|Team Members:||Jeremy Bejarano1,
and Anita Thomas4 |
|Faculty Mentors:||Kofi Adragni5 and Nagaraj K. Neerchal5 |
|Client:||George Ostrouchov6 |
Our team of undergraduates, Jeremy Bejarano, Koushiki Bose, Tyler Brannan, and Anita Thomas, researched methods to incorporate sampling within the standard k-means algorithm to cluster large data. The research took place during the summer of 2011 at the University of Maryland, Baltimore County, as a part of their REU Site: Interdisciplinary Program in High Performance Computing. We were mentored by Dr. Kofi Adragni and also received help from Dr. Nagaraj Neerchal and Dr. Matthias Gobbert. The research was proposed by Dr. George Ostrouchov from Oak Ridge National Laboratory, and we also received guidance from him during the process.
Due to advances in data collection technology, our ability to gather data has far surpassed our ability to analyze it. For instance, NASA's Earth Science Data and Information System Project collects three Terabytes (1 Terabyte = 1024 Gigabytes) of data per day, from seven satellites called the Afternoon Constellation. Datasets such as these are difficult to move or analyze. Analysts often use clustering algorithms to group data points with similar attributes. Our research focused on improving Lloyd's k-means clustering algorithm which is ill-equipped to handle extremely large datasets on even the most powerful machines. It must calculate N*k distances where N is the total number of points assigned to k clusters; these distance calculations are often time-intensive, since the data can be multi-dimensional. Dr. Ostrouchov suggested that sampling could ease this burden. The key challenge was to find a sample that was large enough to yield accurate results but small enough to outperform the standard k-means' runtime. We developed a k-means sampler and performed a simulation study to compare it to the standard k-means. We analyzed the tradeoff between speed and accuracy of our method against the standard, concluding that our algorithm was able to match accuracy with significantly decreased runtime.

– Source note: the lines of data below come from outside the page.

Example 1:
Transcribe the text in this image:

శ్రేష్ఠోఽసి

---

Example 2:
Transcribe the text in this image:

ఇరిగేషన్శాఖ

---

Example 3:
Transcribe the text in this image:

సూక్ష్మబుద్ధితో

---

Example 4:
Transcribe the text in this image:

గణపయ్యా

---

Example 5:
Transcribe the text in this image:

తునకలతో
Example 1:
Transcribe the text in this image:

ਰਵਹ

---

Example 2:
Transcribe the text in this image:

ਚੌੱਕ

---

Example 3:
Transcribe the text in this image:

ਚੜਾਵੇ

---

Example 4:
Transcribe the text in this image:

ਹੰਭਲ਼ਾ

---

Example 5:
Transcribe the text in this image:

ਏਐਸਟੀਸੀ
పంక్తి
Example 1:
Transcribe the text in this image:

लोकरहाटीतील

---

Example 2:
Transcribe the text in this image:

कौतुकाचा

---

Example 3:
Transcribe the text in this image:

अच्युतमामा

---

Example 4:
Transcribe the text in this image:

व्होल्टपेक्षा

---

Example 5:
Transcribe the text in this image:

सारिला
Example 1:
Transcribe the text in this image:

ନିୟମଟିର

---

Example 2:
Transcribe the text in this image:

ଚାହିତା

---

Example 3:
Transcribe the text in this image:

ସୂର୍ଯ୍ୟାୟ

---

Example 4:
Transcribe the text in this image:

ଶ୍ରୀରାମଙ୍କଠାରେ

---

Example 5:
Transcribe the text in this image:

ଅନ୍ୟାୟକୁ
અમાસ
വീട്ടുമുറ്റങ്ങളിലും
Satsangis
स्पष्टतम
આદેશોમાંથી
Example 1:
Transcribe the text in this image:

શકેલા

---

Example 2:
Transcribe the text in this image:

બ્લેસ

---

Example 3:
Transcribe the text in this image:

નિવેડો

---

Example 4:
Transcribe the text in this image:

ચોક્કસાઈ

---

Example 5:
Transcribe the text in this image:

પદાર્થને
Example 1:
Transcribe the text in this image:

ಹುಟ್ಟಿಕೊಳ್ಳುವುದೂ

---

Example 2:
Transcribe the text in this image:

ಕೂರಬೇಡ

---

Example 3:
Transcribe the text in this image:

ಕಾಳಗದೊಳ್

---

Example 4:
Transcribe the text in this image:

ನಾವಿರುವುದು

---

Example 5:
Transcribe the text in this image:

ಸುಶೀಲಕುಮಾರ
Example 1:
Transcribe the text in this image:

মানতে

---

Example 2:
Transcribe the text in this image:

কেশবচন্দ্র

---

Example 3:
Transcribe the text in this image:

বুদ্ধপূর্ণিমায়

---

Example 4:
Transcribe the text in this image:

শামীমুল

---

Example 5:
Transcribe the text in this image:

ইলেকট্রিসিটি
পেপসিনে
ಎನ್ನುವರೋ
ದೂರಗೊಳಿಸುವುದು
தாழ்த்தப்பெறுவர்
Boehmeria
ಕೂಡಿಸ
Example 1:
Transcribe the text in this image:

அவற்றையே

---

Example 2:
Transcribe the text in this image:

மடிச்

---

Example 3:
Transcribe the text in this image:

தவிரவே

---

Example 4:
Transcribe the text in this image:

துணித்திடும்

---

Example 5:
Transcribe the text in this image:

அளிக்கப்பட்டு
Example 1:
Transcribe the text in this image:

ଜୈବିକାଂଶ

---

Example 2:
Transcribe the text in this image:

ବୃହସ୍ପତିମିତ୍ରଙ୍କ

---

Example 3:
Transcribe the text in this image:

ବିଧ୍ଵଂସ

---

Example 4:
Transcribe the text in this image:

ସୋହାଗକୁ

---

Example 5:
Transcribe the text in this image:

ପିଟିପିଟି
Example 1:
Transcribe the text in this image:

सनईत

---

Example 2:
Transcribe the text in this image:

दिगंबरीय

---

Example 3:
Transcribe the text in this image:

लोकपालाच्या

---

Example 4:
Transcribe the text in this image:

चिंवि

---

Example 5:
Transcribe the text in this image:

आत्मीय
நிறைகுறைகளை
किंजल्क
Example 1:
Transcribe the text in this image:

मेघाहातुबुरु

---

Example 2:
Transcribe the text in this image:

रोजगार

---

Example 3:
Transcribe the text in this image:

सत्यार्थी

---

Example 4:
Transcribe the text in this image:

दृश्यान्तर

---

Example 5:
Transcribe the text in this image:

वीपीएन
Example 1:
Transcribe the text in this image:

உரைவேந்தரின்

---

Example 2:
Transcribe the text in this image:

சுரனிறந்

The standard k-means algorithm is an iterative method that alternates between two steps: classification and calculation of cluster centers.
It begins with either user-specified centers or random centers.
First, each data point is assigned to the cluster whose center is closest to it.
Second, the mean (center) of each cluster is calculated.
The algorithm iterates until convergence.
Convergence occurs when no points are reassigned to a different cluster.
Below is an illustration of k-means clustering.
For display purposes, we plotted points as longitude by latitude.
However, one could display the points by its attributes, e.g., relative humidity by pressure.
The left plot gives the points colored by a temperature scale.
Note, the color bar only applies to the left plot.
The right plot shows the points in three groups (represented by red, green, and blue) clustered by temperature.
We improve the algorithm's speed by introducing a sampling function within each of its iterations. The sample size required to achieve a confidence interval with a specified width for each cluster's center is calculated and used for the next iteration. Once the algorithm converges on the sample, all N points are classified, and k centers are obtained using those final classifications.
We ran four sets of simulations with datasets of one, two, three, and four dimensions to compare the accuracy of the standard and sampler k-means. Accuracy is measured by the percentage of points correctly classfied. The table below lists results for a desired confidence interval of 95% with a width of 0.01 using over 119 million datapoints. For each dimension we present the best accuracy for 20 trials, along with the average and standard error (St. Err.) of the accuracies. Notice that within a single simulation, both algorithms have similar values for all three statistics reported.
|One Dimension||Two Dimensions||Three Dimensions||Four Dimensions|
|Best||Average||St. Err.||Best||Average||St. Err.||Best||Average||St. Err.||Best||Average||St. Err.|
The plot illustrates the total runtime of all twenty trials in seconds versus number of dimensions for both the standard (blue line) and sampler (red line) algorithms. Note, the blue line shows a significant inrease in time for the standard algorithm on three and four dimensions. However, the red line shows the sampler's steady (almost linear) growth across dimensions. This difference between the two lines illustrates that as our datasets enter three and four dimensions, the sampler is approxmiately ten times faster than the standard, rather than twice as fast in one and two dimensions.
Our sampler algorithm used approximately 0.5% of the datapoints. Hence, it achieves substantial speedup without losing accuracy compared to the standard k-means algorithm. The best accuracies are virtually the same for both algorithms; the averages and standard errors are also comparable. Thus, the sampler meets the criterion of matching the standard k-means in accuracy. Furthermore, our sampler algorithm always has a smaller runtime than the standard, and the difference grows significantly for three and four dimensions. Thus, our algorithm also meets the criterion of significantly decreasing runtime. Therefore, analysts should use our sampler algorithm, expecting accurate results in considerably less time.